Following a sun kissed opening of Lola skating at the park (her board, which is from then on either strapped to her back or rolling along tarmac, becomes a symbolic code of Lola’s transience; an all-purpose escape route), we pick up with Lola as she learns that her mother has died. Tragedy stimulates the narrative trigger, wherein, post the funeral and scenes of familial conflict, Lola and her dickhead dad end up fulfilling her mum’s wishes to deposit her ashes on a beach at the North Sea. Will they sort out their differences and learn to accept each other’s point of view? You’ll have to watch Lola and the Sea to find out!

lola and the sea review

Essential road movie structures aside, this is really a character driven narrative and as such is Lola’s film. Played by startlingly watchable actor Mya Bollaers (I use the noun in the same denotative way as I would the word poet, as Bollaers is a trans woman), it is Lola’s simmering angst and burgeoning self-assurance which gives Lola and the Sea its gravity. Following a career mainly spent before the camera, Micheli’s direction alchemises with Bollaer’s performance to create vivid characterisation: I loved Lola’s lack of self-pity, her anger and her impetuosity. Despite the bravado, Lola is, of course, intensely vulnerable. She is a kid - and one who is negotiating seismic physical change with limited support, within a society which already ostracises her. Her immaturity manifests in bubbles of rage such as her smashing the frontage of her old man’s store, and, in an inspired gag, throwing pink paint over his windscreen - the dried remnants of which stay there for the remainder of the film and the entire road journey!
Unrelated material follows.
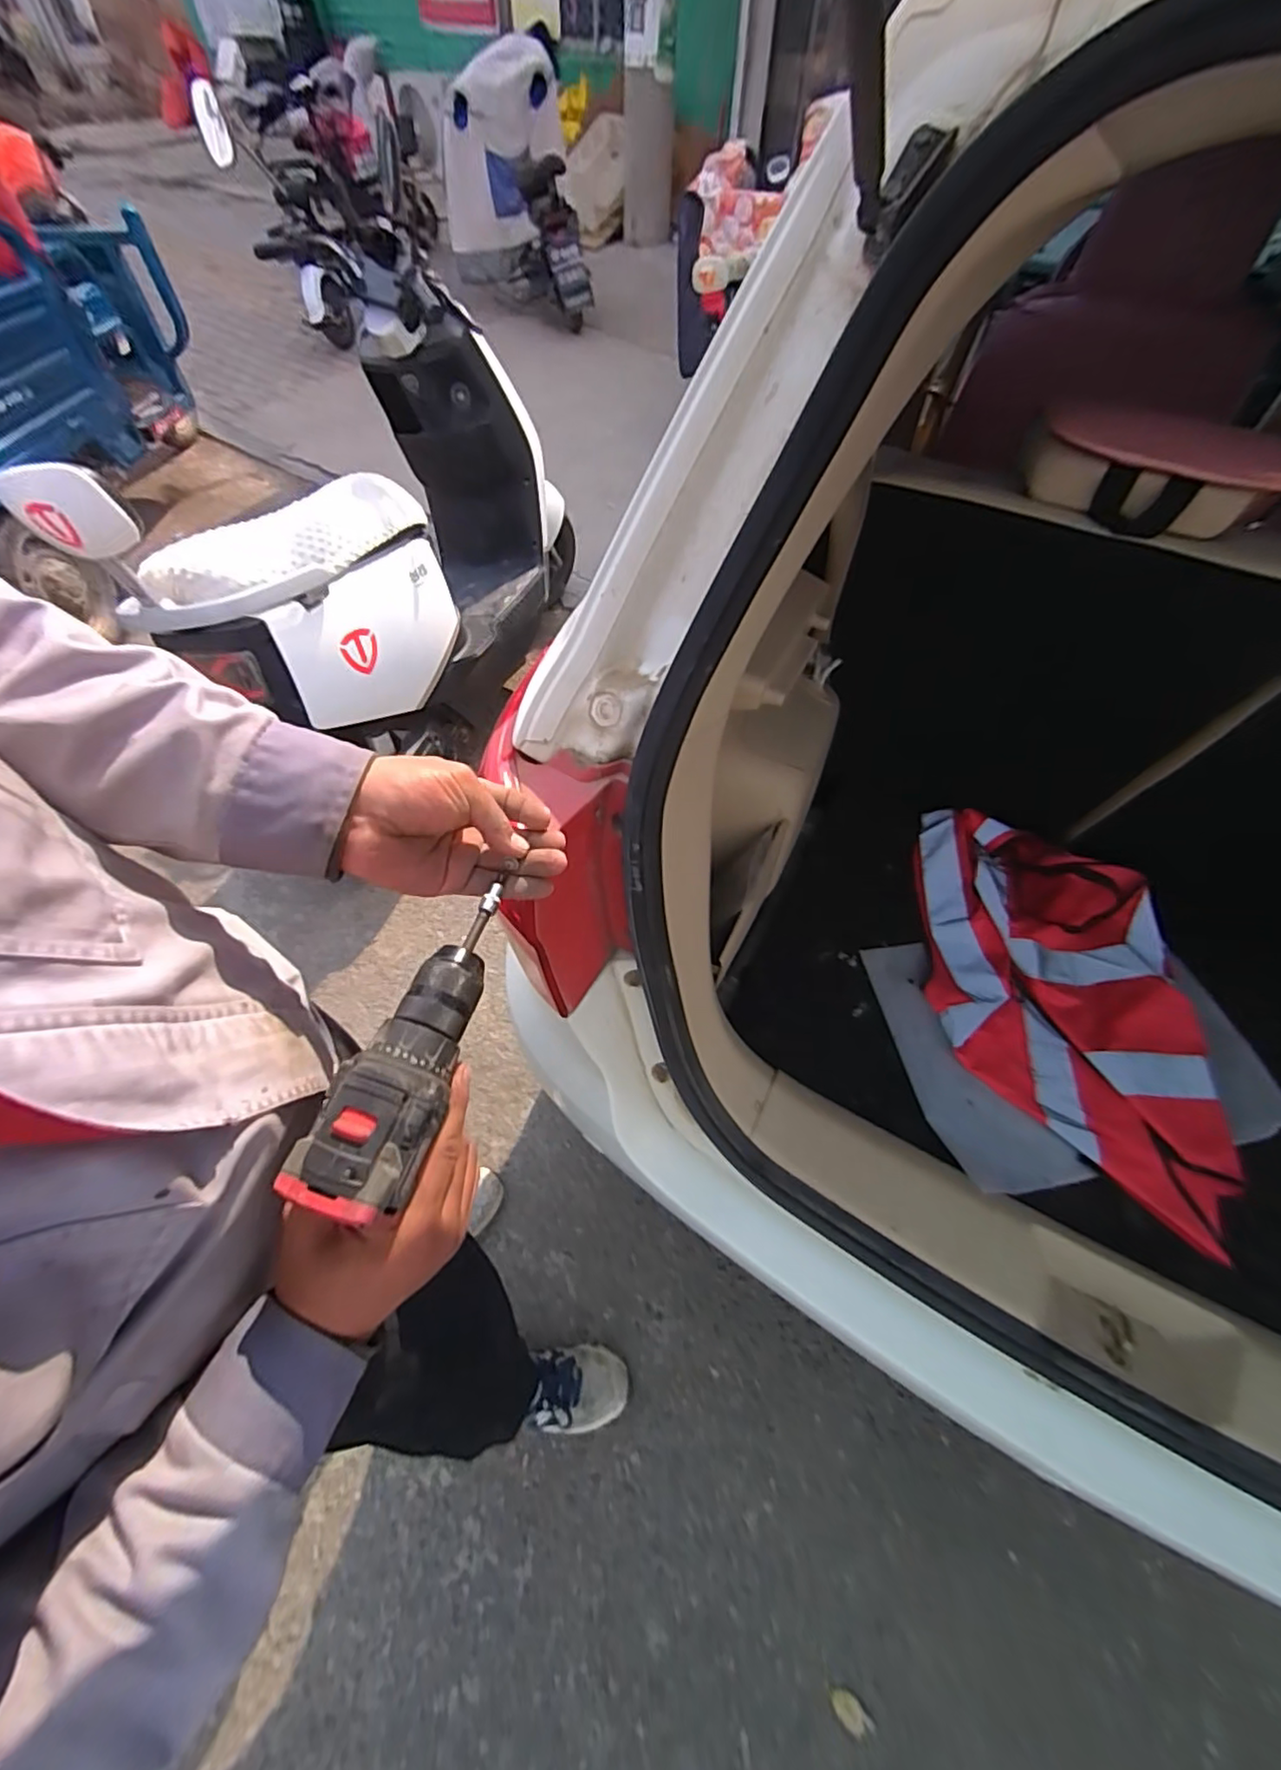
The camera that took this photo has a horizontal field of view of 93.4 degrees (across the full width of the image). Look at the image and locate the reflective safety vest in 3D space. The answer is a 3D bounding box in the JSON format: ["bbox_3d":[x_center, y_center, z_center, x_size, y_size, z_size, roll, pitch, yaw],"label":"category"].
[{"bbox_3d":[0.555,0.136,0.785,0.345,0.063,0.528,10,56,5],"label":"reflective safety vest"}]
Having the fortune to be born into a body I love and a sexuality I am entirely comfortable with, films like Lola and the Sea serve as a welcome privilege check to me and my smug ilk (which is to say that in my happy-go-lucky bubble, it’s easy to say live and let live with Trans issues, which in its own way is a form of ignorance: a breezily optimistic discount of the troubled reality faced by the trans community. And while we’re on the digression, what is the actual problem certain individuals have with Trans people? That ‘men’ will be hanging out in ‘female’ toilets? Hahahaha - come on; there has to be an easier way for potential wrong ‘uns to do this than gender reassignment. That ‘men’ will be competing in ‘female’ sports? Grow up! It’s running and throwing a ball around: who cares?).

lola and the sea review

That said, I could have done with more narrative focus on the dad: although his hostile bigotry does thaw somewhat in the third act, perhaps a more sympathetic portrayal would have supported Lola and the Sea’s themes (transphobia is a sickness: a fear which requires remedy and compassion). Instead, the rhetoric is filtered occasionally through stock characters, such as the brassy owner of an inn the duo rock up in, and a couple of fédérale pigs who give Lola grief, with the presence of such archetypes giving the film an incongruous whimsy. Nonetheless this is a solid drama, with a superb central performance. With reports that Transphobic hate crimes are on the rise, Lola and the Sea is a film made vital by its social context. I look forward to a future where its ideologies seem quaint and passé, and not, as they are, urgently relevant.

Lola and the Sea is in UK cinemas and on VOD from December 17th and in Irish cinemas from December 27th.